Had a chance to kayak in Antarctica recently……
Egg Island
My day job involves working for the Royal Navy and as I came to the end of 3 years onboard HMS ENDURANCE the idea of a kayaking expedition in Antarctica couldn’t be ignored. ENDURANCE is the RNs ice patrol vessel and spends the austral summer between the Falklands, South Georgia and Antarctica. Therefore having spent Christmas day 2005 kayaking in South Georgia and the various other places we visited that year we managed to persuade the Captain to let us come back the following season and use the ship as a base for a proper expedition. EndurancEKayak 66 South was born! Luckily for us, Mike Devlin happened to be onboard working with the British Schools Exploring Society and for those of you who don’t know him look at the front pages of the BCU coaching handbook. He is a well experienced Sea Kayaker so didn’t need much persuading and soon had a training program in place for us and was instrumental to us developing the kayaking skills required.

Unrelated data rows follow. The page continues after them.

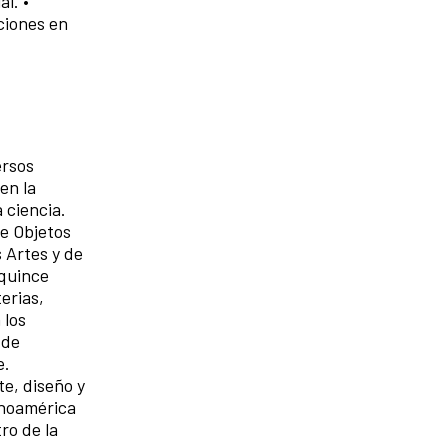
l. •
ciones en
ersos
en la
a ciencia.
de Objetos
 Artes y de
 quince
erias,
 los
 de
e.
e, diseño y
inoamérica
ro de la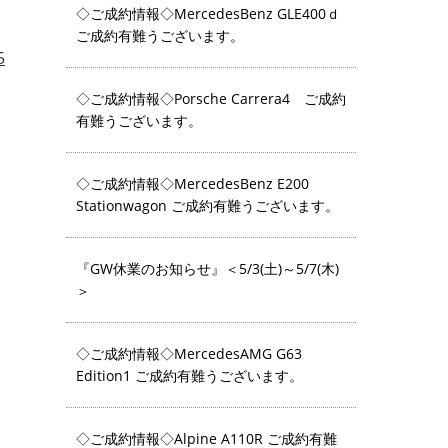
◇ご成約情報◇MercedesBenz GLE400ｄ
ご成約有難うございます。
5
◇ご成約情報◇Porsche Carrera4 ご成約
有難うございます。
◇ご成約情報◇MercedesBenz E200
Stationwagon ご成約有難うございます。
『GW休業のお知らせ』＜5/3(土)～5/7(木)
＞
◇ご成約情報◇MercedesAMG G63
Edition1 ご成約有難うございます。
◇ご成約情報◇Alpine A110R ご成約有難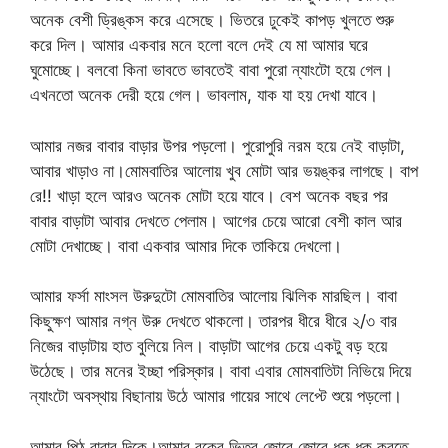
অনেক বেশী ড্রিঙ্কস করে এসেছে। ভিতরে ঢুকেই কাপড় খুলতে শুরু
করে দিল। আমার একবার মনে হলো বলে দেই যে মা আমার ঘরে
ঘুমোচ্ছে। বলবো কিনা ভাবতে ভাবতেই বাবা পুরো ন্যাংটো হয়ে গেল।
এখনতো অনেক দেরী হয়ে গেল। ভাবলাম, যাক যা হয় দেখা যাবে।
আমার নজর বাবার বাড়ার উপর পড়লো। পুরোপুরি নরম হয়ে নেই বাড়াটা,
আবার খাড়াও না।মোমবাতির আলোয় খুব মোটা আর ভয়ঙ্কর লাগছে। বাপ
রে!! খাড়া হলে আরও অনেক মোটা হয়ে যাবে। বেশ অনেক বছর পর
বাবার বাড়াটা আবার দেখতে পেলাম। আগের চেয়ে আরো বেশী কাল আর
মোটা দেখাচ্ছে। বাবা একবার আমার দিকে তাকিয়ে দেখলো।
আমার ফর্সা মাংসল উরুদুটো মোমবাতির আলোয় ঝিলিক মারছিল। বাবা
কিছুক্ষণ আমার নগ্ন উরু দেখতে থাকলো। তারপর ধীরে ধীরে ২/৩ বার
নিজের বাড়াটায় হাত বুলিয়ে নিল। বাড়াটা আগের চেয়ে একটু বড় হয়ে
উঠেছে। তার মনের ইচ্ছা পরিস্কার। বাবা এবার মোমবাতিটা নিভিয়ে দিয়ে
ন্যাংটো অবস্থায় বিছানায় উঠে আমার গায়ের সাথে লেপ্টে শুয়ে পড়লো।
আমার পিঠ বাবার দিকে।আমার বুকের ভিতর জোরে জোরে ধুক ধুক করতে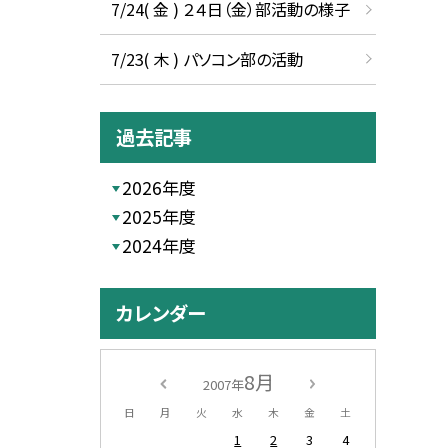
7/24( 金 ) ２４日（金）部活動の様子
7/23( 木 ) パソコン部の活動
過去記事
2026年度
2025年度
2024年度
カレンダー
8月
2007年
日
月
火
水
木
金
土
1
2
3
4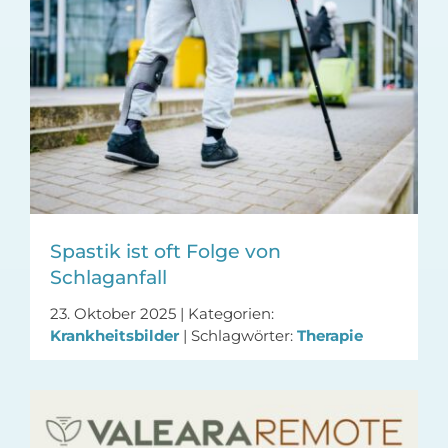
Spastik ist oft Folge von
Schlaganfall
23. Oktober 2025
|
Kategorien:
Krankheitsbilder
|
Schlagwörter:
Therapie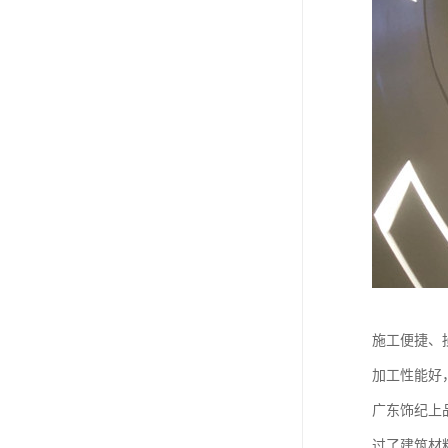
施工便捷、
加工性能好
广东饰纪上
过了建筑材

We had plenty of cold weather, expedition experience and local knowledge but only a few of us had more than a couple of Sea Kayaking trips. To increase the teams capabilities we planned several events, one of which was to the West Coast of Scotland and as we paddled past Eigg we had no idea that 6 months later we would also paddle past another Egg in another place. P&H we also pretty instrumental as when we approached Bob Campbell (Marketing Director) for some Sea Kayaks and he came up trumps. Hopefully the photos show how happy we were!
P&H in AntarcticaIce OverhangIce Launch
Even though the composite kayaks were undoubtably better, the plastic capellas proved amazingly robust. We needed to hull repair each of the 3 composite boats but only 2 minor repairs (to a seat and a foot rest) were required to the plastic ones.